Sir Thomas Percy (c. 1504 – 2 June 1537) was a participant in the 1537 Bigod's Rebellion in the aftermath of the Pilgrimage of Grace, a Catholic uprising against King Henry VIII. He was convicted of treason and hanged, drawn and quartered at Tyburn. The Catholic Encyclopedia (1913) states that he "is considered a martyr by many".

==Origins==
He was born in about 1504 at Alnwick Castle, Northumberland, the second son of Henry Percy, 5th Earl of Northumberland by his wife Lady Catherine Spencer.

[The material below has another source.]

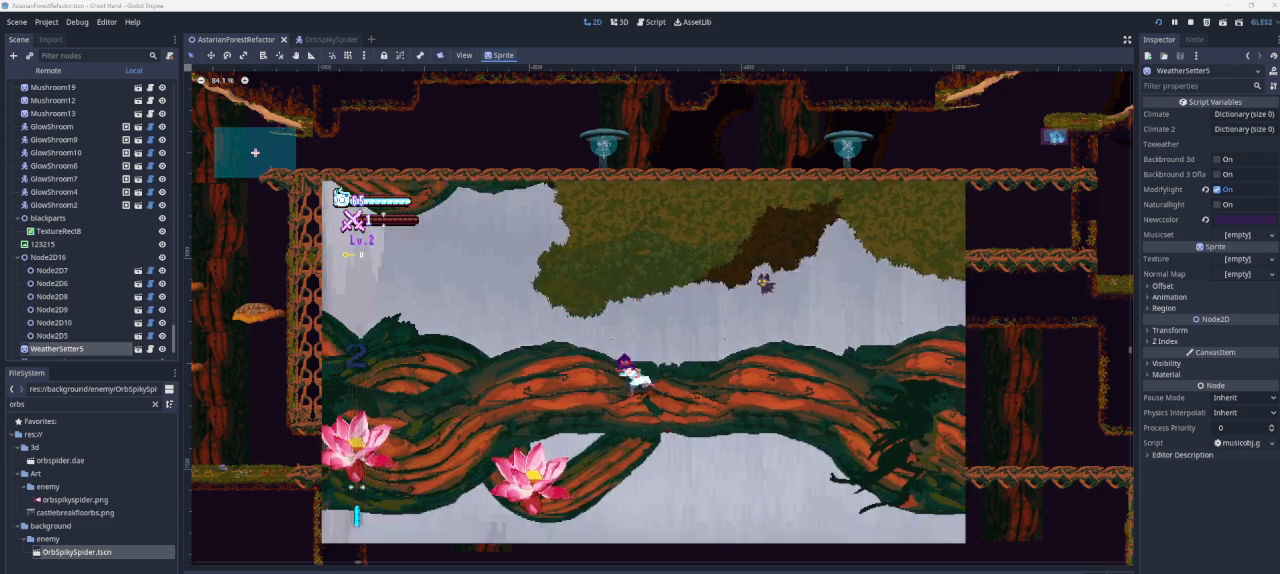
{"buttons": ["CIRCLE"], "left_stick": "left", "right_stick": "center", "events": [[67, "CROSS", "down"], [167, "CIRCLE", "down"], [467, "CROSS", "up"]]}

==Inheritance in his issue==
His elder brother Henry Percy, 6th Earl of Northumberland, who had long been failing in health, died after having been persuaded to leave all his estates to King Henry VIII. However, the earldom was restored to Thomas's eldest son, who was succeeded in the title by his younger brother, from whom all later Earls and Dukes of Northumberland are descended.

==Marriage and children==
Percy married Eleanor Harbottle, daughter of Guiscard Harbottle of Beamish, County Durham (d. Battle of Flodden Field), by his wife Jane Willoughby, with whom he had seven children:

- Thomas Percy, 7th Earl of Northumberland,
- Henry Percy, 8th Earl of Northumberland,
- Guiscard Percy
- Richard Percy
- Joan Percy
- Mary Percy, wife of Sir Francis Slingsby; progenitors of all Slingsby Baronets
- Catherine Percy, ancestor of American rapper Eminem.